■ **Data supplied**
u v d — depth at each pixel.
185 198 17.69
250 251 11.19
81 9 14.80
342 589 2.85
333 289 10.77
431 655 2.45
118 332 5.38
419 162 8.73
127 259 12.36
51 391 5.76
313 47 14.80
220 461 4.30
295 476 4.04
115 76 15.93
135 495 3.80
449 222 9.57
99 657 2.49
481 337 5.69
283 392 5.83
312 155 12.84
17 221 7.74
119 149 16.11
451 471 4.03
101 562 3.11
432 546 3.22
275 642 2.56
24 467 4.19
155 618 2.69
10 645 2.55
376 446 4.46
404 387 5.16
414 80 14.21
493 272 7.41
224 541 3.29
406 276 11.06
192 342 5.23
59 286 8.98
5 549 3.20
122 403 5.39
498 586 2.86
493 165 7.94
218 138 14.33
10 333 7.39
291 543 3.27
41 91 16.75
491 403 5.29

■ **Aim of the exercise**
Whatever appears in the data above must be copied word for word.

■ **Finished exercise**
u v d — depth at each pixel.
185 198 17.69
250 251 11.19
81 9 14.80
342 589 2.85
333 289 10.77
431 655 2.45
118 332 5.38
419 162 8.73
127 259 12.36
51 391 5.76
313 47 14.80
220 461 4.30
295 476 4.04
115 76 15.93
135 495 3.80
449 222 9.57
99 657 2.49
481 337 5.69
283 392 5.83
312 155 12.84
17 221 7.74
119 149 16.11
451 471 4.03
101 562 3.11
432 546 3.22
275 642 2.56
24 467 4.19
155 618 2.69
10 645 2.55
376 446 4.46
404 387 5.16
414 80 14.21
493 272 7.41
224 541 3.29
406 276 11.06
192 342 5.23
59 286 8.98
5 549 3.20
122 403 5.39
498 586 2.86
493 165 7.94
218 138 14.33
10 333 7.39
291 543 3.27
41 91 16.75
491 403 5.29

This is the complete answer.